586. The doctor–patient relationship involves a high level of trust and faith in the goodwill of the medical provider. At Lake Alice this relationship was paternalistic in nature with the children and young people seen as passive recipients of expert medical care. The dynamic was due, in part, to the biomedical view of health and the ableist underpinnings of psychiatry that saw patients as needing to be ’fixed’. Consent was rarely sought or documented from patients or their guardians, nor was it always considered necessary. Doctors and clinical staff were positioned as authority figures and experts who knew what was best for their patients. This created an inherent power imbalance, not only between the medical professionals and their patients, but between the medical professionals and parents, guardians and responsible agencies.
587. This dynamic influenced the judgement of those responsible for the safety and protection of the children and young people at the unit.
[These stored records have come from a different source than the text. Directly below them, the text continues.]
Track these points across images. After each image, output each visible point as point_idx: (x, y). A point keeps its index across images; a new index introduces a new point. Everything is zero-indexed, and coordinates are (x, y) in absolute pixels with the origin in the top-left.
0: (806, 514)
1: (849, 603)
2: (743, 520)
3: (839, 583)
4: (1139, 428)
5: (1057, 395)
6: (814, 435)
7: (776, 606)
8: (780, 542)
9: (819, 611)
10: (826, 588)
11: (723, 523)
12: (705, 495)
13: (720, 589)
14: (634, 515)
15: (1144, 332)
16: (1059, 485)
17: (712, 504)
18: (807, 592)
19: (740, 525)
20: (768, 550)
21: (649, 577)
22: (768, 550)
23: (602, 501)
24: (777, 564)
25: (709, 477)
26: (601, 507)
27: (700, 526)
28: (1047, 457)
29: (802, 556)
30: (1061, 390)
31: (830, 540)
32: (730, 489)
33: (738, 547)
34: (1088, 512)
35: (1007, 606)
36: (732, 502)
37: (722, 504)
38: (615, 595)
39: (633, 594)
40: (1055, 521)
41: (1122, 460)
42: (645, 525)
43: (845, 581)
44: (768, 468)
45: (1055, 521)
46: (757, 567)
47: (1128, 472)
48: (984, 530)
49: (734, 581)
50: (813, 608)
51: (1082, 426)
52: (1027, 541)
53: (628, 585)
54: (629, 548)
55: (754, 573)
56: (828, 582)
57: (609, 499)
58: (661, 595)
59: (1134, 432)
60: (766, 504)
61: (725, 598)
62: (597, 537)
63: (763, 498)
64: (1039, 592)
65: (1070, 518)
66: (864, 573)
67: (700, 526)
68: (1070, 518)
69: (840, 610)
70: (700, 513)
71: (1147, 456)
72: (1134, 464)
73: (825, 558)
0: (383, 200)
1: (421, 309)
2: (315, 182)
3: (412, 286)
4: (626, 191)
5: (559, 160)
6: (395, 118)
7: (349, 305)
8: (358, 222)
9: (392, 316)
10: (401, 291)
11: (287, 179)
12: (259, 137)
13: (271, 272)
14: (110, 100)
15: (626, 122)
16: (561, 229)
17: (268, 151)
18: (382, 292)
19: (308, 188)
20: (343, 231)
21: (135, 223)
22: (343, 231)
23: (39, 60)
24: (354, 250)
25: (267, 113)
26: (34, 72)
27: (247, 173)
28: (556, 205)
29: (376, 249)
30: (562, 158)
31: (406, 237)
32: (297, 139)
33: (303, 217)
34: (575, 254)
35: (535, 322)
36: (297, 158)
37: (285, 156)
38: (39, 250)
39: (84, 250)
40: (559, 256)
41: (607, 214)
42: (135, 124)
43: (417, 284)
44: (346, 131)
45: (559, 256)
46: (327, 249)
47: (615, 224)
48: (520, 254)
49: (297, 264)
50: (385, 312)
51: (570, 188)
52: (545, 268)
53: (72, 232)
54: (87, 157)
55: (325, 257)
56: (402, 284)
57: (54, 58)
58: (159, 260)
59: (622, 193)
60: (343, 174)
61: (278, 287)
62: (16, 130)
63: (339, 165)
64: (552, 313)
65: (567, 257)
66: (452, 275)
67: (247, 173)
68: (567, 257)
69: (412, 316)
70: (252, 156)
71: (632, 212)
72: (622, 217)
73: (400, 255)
It meant children and young people making disclosures of abuse at Lake Alice were often not believed, especially by doctors and other medical staff. It also contributed to the inaction of responsible agencies.
588. At Lake Alice, children and young people experienced violence justified as therapy and harsh discipline rationalised as a legitimate form of behavioural control. The fact these children and young people were housed in a psychiatric hospital meant a variety of medical tools were used to abuse them. The medical setting at Lake Alice is a compelling factor that contributed to the abuse.